GIVEN PASSAGE —
════

No lab tests I'm afraid. The only way I have ever had of gauging my own IR is by how much my muscles hurt when they are not getting fuel through and how difficult it is still to lose weight. I need to stretch my muscles before I walk or work to help fight the insulin resistance. That's OK but boring and often too time consuming to do all the time. I am still producing my own insulin too. Not scientific I know, I just thought you would be interested in the weight lost during a hypothermic episode.
I have never been told I am IR, so I have had to assume that my slim build and inability to put on much weight was due to IR preventing glucose passing into the muscles for storage or use. It has never been measured by my GP.
Having said that, it is one of the warning symptoms of T2D that sudden weight loss and high bgl is part of diagnosis. another set of tests is used to prove that T2D has high levels of insulin with high bgl, and this is the pointer to IR. I don't think there is a specific human test, but some animal studies did use lab results as their proof for IR reduction.
Recent studies have claimed IR reduction is linked to fat stored in adipose tissue, and no doubt that study will describe methods used to validate their claim, but I have lost the link to that report.
Your weight reduction is a fine example of the brown cells doing their stuff, and it is probable that reducing IR actually allowed increased fat take up into the adipocytes to replace that lost through the shivering. So lower IR allows more fat storage, so it maybe that this counteracted itself and that is probably why you did not notice.

════

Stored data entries
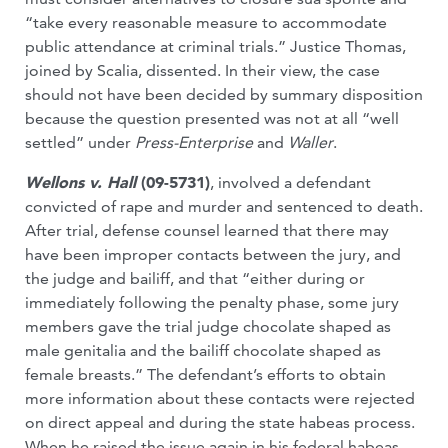
“take every reasonable measure to accommodate
public attendance at criminal trials.” Justice Thomas,
joined by Scalia, dissented. In their view, the case
should not have been decided by summary disposition
because the question presented was not at all “well
settled” under
Press-Enterprise
and
Waller
.
Wellons v. Hall
(09-5731)
, involved a defendant
convicted of rape and murder and sentenced to death.
After trial, defense counsel learned that there may
have been improper contacts between the jury, and
the judge and bailiff, and that “either during or
immediately following the penalty phase, some jury
members gave the trial judge chocolate shaped as
male genitalia and the bailiff chocolate shaped as
female breasts.” The defendant’s efforts to obtain
more information about these contacts were rejected
on direct appeal and during the state habeas process.
When he raised the issue again in his federal habeas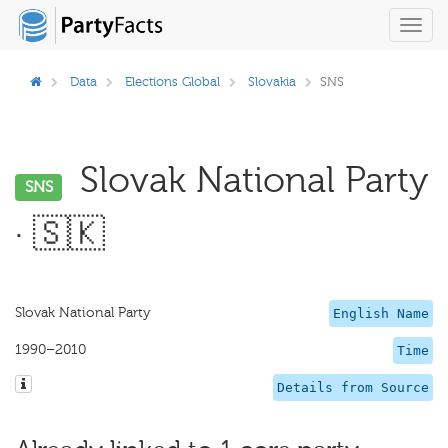
Toggl
navig
Data
Elections Global
Slovakia
SNS
Slovak National Party
SNS
· 🇸🇰
Slovak National Party
English Name
1990–2010
Time
Details from Source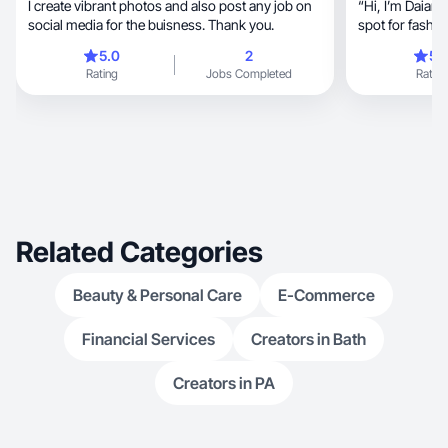
I create vibrant photos and also post any job on
“Hi, I’m Daiane Lima — a beauty lover with a soft
social media for the buisness. Thank you.
spot for fashion, travel, and little moment
make life beauti
5.0
2
5.
content, trying new makeup looks, styling
Rating
Jobs Completed
Rating
outfits, and sharing my journey with joy and
authenticity. I’m in
simple everyda
Related Categories
Beauty & Personal Care
E-Commerce
Financial Services
Creators in Bath
Creators in PA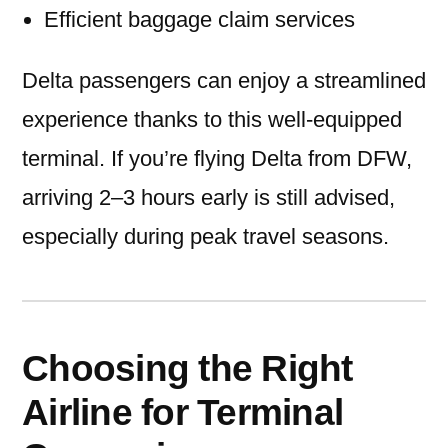
Efficient baggage claim services
Delta passengers can enjoy a streamlined
experience thanks to this well-equipped
terminal. If you’re flying Delta from DFW,
arriving 2–3 hours early is still advised,
especially during peak travel seasons.
Choosing the Right
Airline for Terminal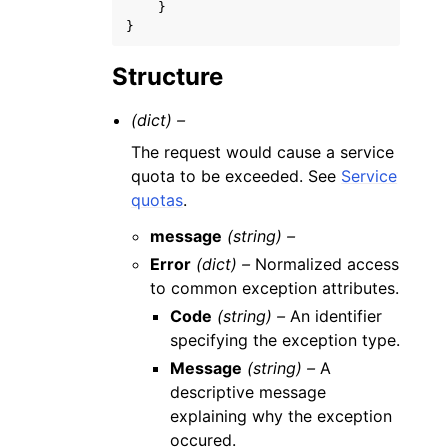
}
}
Structure
(dict) –
The request would cause a service
quota to be exceeded. See
Service
quotas
.
message
(string) –
Error
(dict) –
Normalized access
to common exception attributes.
Code
(string) –
An identifier
specifying the exception type.
Message
(string) –
A
descriptive message
explaining why the exception
occured.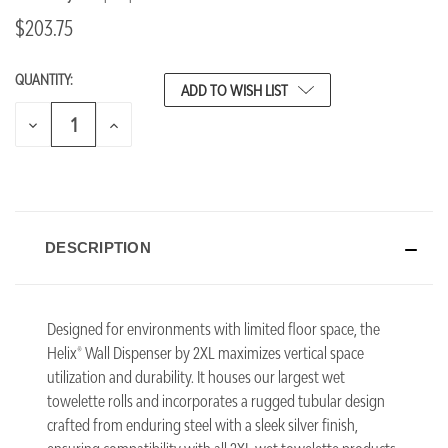
$203.75
QUANTITY:
CURRENT
ADD TO WISH LIST
STOCK:
DECREASE
INCREASE
QUANTITY
QUANTITY
OF
OF
UNDEFINED
UNDEFINED
DESCRIPTION
Designed for environments with limited floor space, the
Helix® Wall Dispenser by 2XL maximizes vertical space
utilization and durability. It houses our largest wet
towelette rolls and incorporates a rugged tubular design
crafted from enduring steel with a sleek silver finish,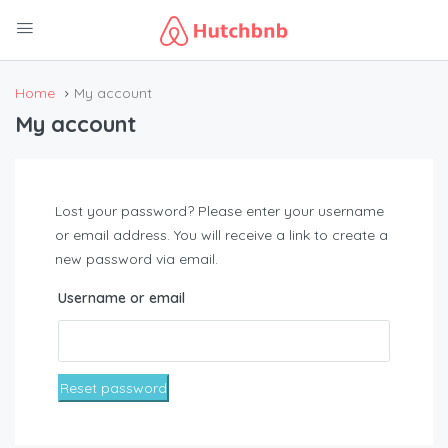
Home
My account
My account
Lost your password? Please enter your username
or email address. You will receive a link to create a
new password via email.
Username or email
Reset password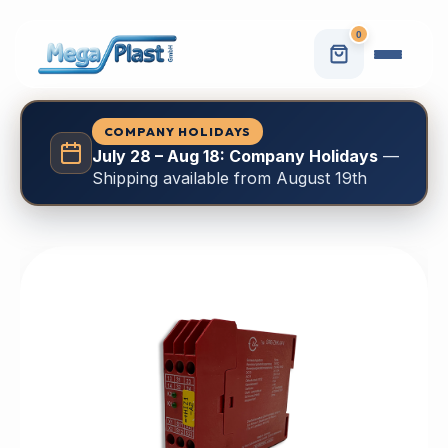
0
COMPANY HOLIDAYS
July 28 – Aug 18: Company Holidays
—
Shipping available from August 19th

════

DIRECTIONS FOR THIS TASK — Copy out the passage about insulin resistance above in full, word for word.

FINAL ANSWER —
No lab tests I'm afraid. The only way I have ever had of gauging my own IR is by how much my muscles hurt when they are not getting fuel through and how difficult it is still to lose weight. I need to stretch my muscles before I walk or work to help fight the insulin resistance. That's OK but boring and often too time consuming to do all the time. I am still producing my own insulin too. Not scientific I know, I just thought you would be interested in the weight lost during a hypothermic episode.
I have never been told I am IR, so I have had to assume that my slim build and inability to put on much weight was due to IR preventing glucose passing into the muscles for storage or use. It has never been measured by my GP.
Having said that, it is one of the warning symptoms of T2D that sudden weight loss and high bgl is part of diagnosis. another set of tests is used to prove that T2D has high levels of insulin with high bgl, and this is the pointer to IR. I don't think there is a specific human test, but some animal studies did use lab results as their proof for IR reduction.
Recent studies have claimed IR reduction is linked to fat stored in adipose tissue, and no doubt that study will describe methods used to validate their claim, but I have lost the link to that report.
Your weight reduction is a fine example of the brown cells doing their stuff, and it is probable that reducing IR actually allowed increased fat take up into the adipocytes to replace that lost through the shivering. So lower IR allows more fat storage, so it maybe that this counteracted itself and that is probably why you did not notice.